**Exercise requirements:**
Render every line of the records below as a numbered list, omitting any blank lines.

**Entries drawn from a collection:**
****************************************

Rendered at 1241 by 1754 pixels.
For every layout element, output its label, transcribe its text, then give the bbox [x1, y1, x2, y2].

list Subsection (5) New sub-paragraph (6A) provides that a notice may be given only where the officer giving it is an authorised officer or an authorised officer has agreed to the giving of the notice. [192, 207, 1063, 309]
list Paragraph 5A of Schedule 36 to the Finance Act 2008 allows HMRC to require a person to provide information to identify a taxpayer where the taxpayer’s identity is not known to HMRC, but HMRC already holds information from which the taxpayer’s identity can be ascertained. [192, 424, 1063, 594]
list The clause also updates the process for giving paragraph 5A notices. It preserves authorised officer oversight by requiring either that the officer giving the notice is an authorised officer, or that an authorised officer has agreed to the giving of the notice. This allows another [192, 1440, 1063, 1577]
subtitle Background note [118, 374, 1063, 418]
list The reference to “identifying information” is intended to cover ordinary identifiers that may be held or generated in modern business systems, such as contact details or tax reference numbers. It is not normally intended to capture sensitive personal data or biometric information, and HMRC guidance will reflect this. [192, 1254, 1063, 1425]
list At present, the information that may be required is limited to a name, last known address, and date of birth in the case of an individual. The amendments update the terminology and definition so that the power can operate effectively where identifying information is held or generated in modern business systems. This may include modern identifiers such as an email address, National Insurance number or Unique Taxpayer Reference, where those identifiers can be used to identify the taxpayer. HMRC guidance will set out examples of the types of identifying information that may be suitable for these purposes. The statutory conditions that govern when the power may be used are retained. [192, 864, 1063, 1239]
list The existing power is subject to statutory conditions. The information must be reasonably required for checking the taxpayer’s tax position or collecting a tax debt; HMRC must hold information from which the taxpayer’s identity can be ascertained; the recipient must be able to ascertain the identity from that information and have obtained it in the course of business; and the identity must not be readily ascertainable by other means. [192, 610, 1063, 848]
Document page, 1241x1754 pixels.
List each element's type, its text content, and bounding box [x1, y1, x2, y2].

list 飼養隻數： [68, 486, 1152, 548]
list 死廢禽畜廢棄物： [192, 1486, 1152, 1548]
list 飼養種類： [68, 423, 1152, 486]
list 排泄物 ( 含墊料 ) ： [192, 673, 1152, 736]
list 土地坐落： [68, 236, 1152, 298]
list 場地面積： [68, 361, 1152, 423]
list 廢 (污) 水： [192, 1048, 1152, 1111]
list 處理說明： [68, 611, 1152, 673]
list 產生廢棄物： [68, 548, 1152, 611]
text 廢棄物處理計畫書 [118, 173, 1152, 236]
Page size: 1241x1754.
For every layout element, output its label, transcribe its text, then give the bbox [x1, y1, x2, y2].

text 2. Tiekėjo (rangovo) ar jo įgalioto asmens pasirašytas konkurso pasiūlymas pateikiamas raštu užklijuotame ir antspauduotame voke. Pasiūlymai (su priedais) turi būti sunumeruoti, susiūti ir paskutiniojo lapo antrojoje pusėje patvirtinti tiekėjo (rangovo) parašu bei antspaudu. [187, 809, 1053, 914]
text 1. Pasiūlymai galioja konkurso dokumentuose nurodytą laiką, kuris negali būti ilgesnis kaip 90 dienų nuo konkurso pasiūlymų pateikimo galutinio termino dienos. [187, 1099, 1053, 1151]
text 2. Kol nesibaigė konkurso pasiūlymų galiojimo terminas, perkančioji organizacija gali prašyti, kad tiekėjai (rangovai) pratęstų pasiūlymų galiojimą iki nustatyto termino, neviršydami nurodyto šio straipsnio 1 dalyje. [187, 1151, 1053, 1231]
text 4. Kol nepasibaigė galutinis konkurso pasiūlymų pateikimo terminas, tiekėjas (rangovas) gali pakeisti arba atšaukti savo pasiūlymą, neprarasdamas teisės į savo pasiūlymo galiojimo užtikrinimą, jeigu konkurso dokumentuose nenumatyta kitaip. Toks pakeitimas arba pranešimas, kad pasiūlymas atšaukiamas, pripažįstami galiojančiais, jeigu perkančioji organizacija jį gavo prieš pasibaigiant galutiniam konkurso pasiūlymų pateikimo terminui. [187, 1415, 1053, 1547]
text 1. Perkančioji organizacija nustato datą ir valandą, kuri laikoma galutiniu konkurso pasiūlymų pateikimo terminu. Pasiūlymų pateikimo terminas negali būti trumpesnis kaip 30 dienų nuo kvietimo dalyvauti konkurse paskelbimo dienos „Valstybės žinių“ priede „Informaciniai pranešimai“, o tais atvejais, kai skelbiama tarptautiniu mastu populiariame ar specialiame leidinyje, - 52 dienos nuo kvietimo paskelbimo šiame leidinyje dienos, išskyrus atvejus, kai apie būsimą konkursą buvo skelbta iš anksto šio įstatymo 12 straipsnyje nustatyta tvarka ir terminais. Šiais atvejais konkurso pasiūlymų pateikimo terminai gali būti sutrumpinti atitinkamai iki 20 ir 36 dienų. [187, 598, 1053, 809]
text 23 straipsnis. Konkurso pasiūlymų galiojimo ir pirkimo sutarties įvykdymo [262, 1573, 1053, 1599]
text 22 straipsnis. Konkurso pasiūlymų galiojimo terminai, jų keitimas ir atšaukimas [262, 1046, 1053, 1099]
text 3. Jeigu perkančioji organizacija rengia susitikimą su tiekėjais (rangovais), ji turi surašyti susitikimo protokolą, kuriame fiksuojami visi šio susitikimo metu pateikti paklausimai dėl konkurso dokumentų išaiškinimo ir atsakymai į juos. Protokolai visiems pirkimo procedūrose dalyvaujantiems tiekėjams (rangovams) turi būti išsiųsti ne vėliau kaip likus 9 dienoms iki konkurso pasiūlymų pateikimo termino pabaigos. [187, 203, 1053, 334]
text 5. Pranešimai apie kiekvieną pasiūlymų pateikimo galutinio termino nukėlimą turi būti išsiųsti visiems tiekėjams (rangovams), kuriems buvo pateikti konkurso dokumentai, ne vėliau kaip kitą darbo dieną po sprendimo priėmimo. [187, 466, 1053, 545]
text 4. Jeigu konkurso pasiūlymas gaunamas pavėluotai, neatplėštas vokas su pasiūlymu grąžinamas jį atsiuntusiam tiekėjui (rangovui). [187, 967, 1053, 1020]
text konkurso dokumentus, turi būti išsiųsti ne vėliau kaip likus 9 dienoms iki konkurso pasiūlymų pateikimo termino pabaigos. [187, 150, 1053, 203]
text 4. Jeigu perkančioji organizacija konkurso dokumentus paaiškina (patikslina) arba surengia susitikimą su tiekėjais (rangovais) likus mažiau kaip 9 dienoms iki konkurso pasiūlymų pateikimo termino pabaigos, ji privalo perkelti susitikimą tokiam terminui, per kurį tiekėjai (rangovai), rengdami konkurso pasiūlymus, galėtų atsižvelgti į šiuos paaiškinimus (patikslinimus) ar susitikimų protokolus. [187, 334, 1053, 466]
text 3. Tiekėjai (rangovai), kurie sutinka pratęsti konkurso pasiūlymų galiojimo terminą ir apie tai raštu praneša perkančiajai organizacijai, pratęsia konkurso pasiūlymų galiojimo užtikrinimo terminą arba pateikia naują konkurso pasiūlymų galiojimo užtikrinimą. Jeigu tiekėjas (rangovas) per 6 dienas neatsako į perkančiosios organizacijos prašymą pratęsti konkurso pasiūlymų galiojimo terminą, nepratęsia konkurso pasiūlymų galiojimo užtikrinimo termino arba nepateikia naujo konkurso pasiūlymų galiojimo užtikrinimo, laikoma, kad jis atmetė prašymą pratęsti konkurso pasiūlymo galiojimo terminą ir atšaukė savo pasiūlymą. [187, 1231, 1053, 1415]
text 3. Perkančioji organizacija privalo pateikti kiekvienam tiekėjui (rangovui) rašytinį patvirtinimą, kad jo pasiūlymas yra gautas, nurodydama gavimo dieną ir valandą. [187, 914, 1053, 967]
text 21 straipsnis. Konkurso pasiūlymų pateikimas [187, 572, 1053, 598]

****************************************

**The solution:**
1. Rendered at 1241 by 1754 pixels.
2. For every layout element, output its label, transcribe its text, then give the bbox [x1, y1, x2, y2].
3. list Subsection (5) New sub-paragraph (6A) provides that a notice may be given only where the officer giving it is an authorised officer or an authorised officer has agreed to the giving of the notice. [192, 207, 1063, 309]
4. list Paragraph 5A of Schedule 36 to the Finance Act 2008 allows HMRC to require a person to provide information to identify a taxpayer where the taxpayer’s identity is not known to HMRC, but HMRC already holds information from which the taxpayer’s identity can be ascertained. [192, 424, 1063, 594]
5. list The clause also updates the process for giving paragraph 5A notices. It preserves authorised officer oversight by requiring either that the officer giving the notice is an authorised officer, or that an authorised officer has agreed to the giving of the notice. This allows another [192, 1440, 1063, 1577]
6. subtitle Background note [118, 374, 1063, 418]
7. list The reference to “identifying information” is intended to cover ordinary identifiers that may be held or generated in modern business systems, such as contact details or tax reference numbers. It is not normally intended to capture sensitive personal data or biometric information, and HMRC guidance will reflect this. [192, 1254, 1063, 1425]
8. list At present, the information that may be required is limited to a name, last known address, and date of birth in the case of an individual. The amendments update the terminology and definition so that the power can operate effectively where identifying information is held or generated in modern business systems. This may include modern identifiers such as an email address, National Insurance number or Unique Taxpayer Reference, where those identifiers can be used to identify the taxpayer. HMRC guidance will set out examples of the types of identifying information that may be suitable for these purposes. The statutory conditions that govern when the power may be used are retained. [192, 864, 1063, 1239]
9. list The existing power is subject to statutory conditions. The information must be reasonably required for checking the taxpayer’s tax position or collecting a tax debt; HMRC must hold information from which the taxpayer’s identity can be ascertained; the recipient must be able to ascertain the identity from that information and have obtained it in the course of business; and the identity must not be readily ascertainable by other means. [192, 610, 1063, 848]
10. Document page, 1241x1754 pixels.
11. List each element's type, its text content, and bounding box [x1, y1, x2, y2].
12. list 飼養隻數： [68, 486, 1152, 548]
13. list 死廢禽畜廢棄物： [192, 1486, 1152, 1548]
14. list 飼養種類： [68, 423, 1152, 486]
15. list 排泄物 ( 含墊料 ) ： [192, 673, 1152, 736]
16. list 土地坐落： [68, 236, 1152, 298]
17. list 場地面積： [68, 361, 1152, 423]
18. list 廢 (污) 水： [192, 1048, 1152, 1111]
19. list 處理說明： [68, 611, 1152, 673]
20. list 產生廢棄物： [68, 548, 1152, 611]
21. text 廢棄物處理計畫書 [118, 173, 1152, 236]
22. Page size: 1241x1754.
23. For every layout element, output its label, transcribe its text, then give the bbox [x1, y1, x2, y2].
24. text 2. Tiekėjo (rangovo) ar jo įgalioto asmens pasirašytas konkurso pasiūlymas pateikiamas raštu užklijuotame ir antspauduotame voke. Pasiūlymai (su priedais) turi būti sunumeruoti, susiūti ir paskutiniojo lapo antrojoje pusėje patvirtinti tiekėjo (rangovo) parašu bei antspaudu. [187, 809, 1053, 914]
25. text 1. Pasiūlymai galioja konkurso dokumentuose nurodytą laiką, kuris negali būti ilgesnis kaip 90 dienų nuo konkurso pasiūlymų pateikimo galutinio termino dienos. [187, 1099, 1053, 1151]
26. text 2. Kol nesibaigė konkurso pasiūlymų galiojimo terminas, perkančioji organizacija gali prašyti, kad tiekėjai (rangovai) pratęstų pasiūlymų galiojimą iki nustatyto termino, neviršydami nurodyto šio straipsnio 1 dalyje. [187, 1151, 1053, 1231]
27. text 4. Kol nepasibaigė galutinis konkurso pasiūlymų pateikimo terminas, tiekėjas (rangovas) gali pakeisti arba atšaukti savo pasiūlymą, neprarasdamas teisės į savo pasiūlymo galiojimo užtikrinimą, jeigu konkurso dokumentuose nenumatyta kitaip. Toks pakeitimas arba pranešimas, kad pasiūlymas atšaukiamas, pripažįstami galiojančiais, jeigu perkančioji organizacija jį gavo prieš pasibaigiant galutiniam konkurso pasiūlymų pateikimo terminui. [187, 1415, 1053, 1547]
28. text 1. Perkančioji organizacija nustato datą ir valandą, kuri laikoma galutiniu konkurso pasiūlymų pateikimo terminu. Pasiūlymų pateikimo terminas negali būti trumpesnis kaip 30 dienų nuo kvietimo dalyvauti konkurse paskelbimo dienos „Valstybės žinių“ priede „Informaciniai pranešimai“, o tais atvejais, kai skelbiama tarptautiniu mastu populiariame ar specialiame leidinyje, - 52 dienos nuo kvietimo paskelbimo šiame leidinyje dienos, išskyrus atvejus, kai apie būsimą konkursą buvo skelbta iš anksto šio įstatymo 12 straipsnyje nustatyta tvarka ir terminais. Šiais atvejais konkurso pasiūlymų pateikimo terminai gali būti sutrumpinti atitinkamai iki 20 ir 36 dienų. [187, 598, 1053, 809]
29. text 23 straipsnis. Konkurso pasiūlymų galiojimo ir pirkimo sutarties įvykdymo [262, 1573, 1053, 1599]
30. text 22 straipsnis. Konkurso pasiūlymų galiojimo terminai, jų keitimas ir atšaukimas [262, 1046, 1053, 1099]
31. text 3. Jeigu perkančioji organizacija rengia susitikimą su tiekėjais (rangovais), ji turi surašyti susitikimo protokolą, kuriame fiksuojami visi šio susitikimo metu pateikti paklausimai dėl konkurso dokumentų išaiškinimo ir atsakymai į juos. Protokolai visiems pirkimo procedūrose dalyvaujantiems tiekėjams (rangovams) turi būti išsiųsti ne vėliau kaip likus 9 dienoms iki konkurso pasiūlymų pateikimo termino pabaigos. [187, 203, 1053, 334]
32. text 5. Pranešimai apie kiekvieną pasiūlymų pateikimo galutinio termino nukėlimą turi būti išsiųsti visiems tiekėjams (rangovams), kuriems buvo pateikti konkurso dokumentai, ne vėliau kaip kitą darbo dieną po sprendimo priėmimo. [187, 466, 1053, 545]
33. text 4. Jeigu konkurso pasiūlymas gaunamas pavėluotai, neatplėštas vokas su pasiūlymu grąžinamas jį atsiuntusiam tiekėjui (rangovui). [187, 967, 1053, 1020]
34. text konkurso dokumentus, turi būti išsiųsti ne vėliau kaip likus 9 dienoms iki konkurso pasiūlymų pateikimo termino pabaigos. [187, 150, 1053, 203]
35. text 4. Jeigu perkančioji organizacija konkurso dokumentus paaiškina (patikslina) arba surengia susitikimą su tiekėjais (rangovais) likus mažiau kaip 9 dienoms iki konkurso pasiūlymų pateikimo termino pabaigos, ji privalo perkelti susitikimą tokiam terminui, per kurį tiekėjai (rangovai), rengdami konkurso pasiūlymus, galėtų atsižvelgti į šiuos paaiškinimus (patikslinimus) ar susitikimų protokolus. [187, 334, 1053, 466]
36. text 3. Tiekėjai (rangovai), kurie sutinka pratęsti konkurso pasiūlymų galiojimo terminą ir apie tai raštu praneša perkančiajai organizacijai, pratęsia konkurso pasiūlymų galiojimo užtikrinimo terminą arba pateikia naują konkurso pasiūlymų galiojimo užtikrinimą. Jeigu tiekėjas (rangovas) per 6 dienas neatsako į perkančiosios organizacijos prašymą pratęsti konkurso pasiūlymų galiojimo terminą, nepratęsia konkurso pasiūlymų galiojimo užtikrinimo termino arba nepateikia naujo konkurso pasiūlymų galiojimo užtikrinimo, laikoma, kad jis atmetė prašymą pratęsti konkurso pasiūlymo galiojimo terminą ir atšaukė savo pasiūlymą. [187, 1231, 1053, 1415]
37. text 3. Perkančioji organizacija privalo pateikti kiekvienam tiekėjui (rangovui) rašytinį patvirtinimą, kad jo pasiūlymas yra gautas, nurodydama gavimo dieną ir valandą. [187, 914, 1053, 967]
38. text 21 straipsnis. Konkurso pasiūlymų pateikimas [187, 572, 1053, 598]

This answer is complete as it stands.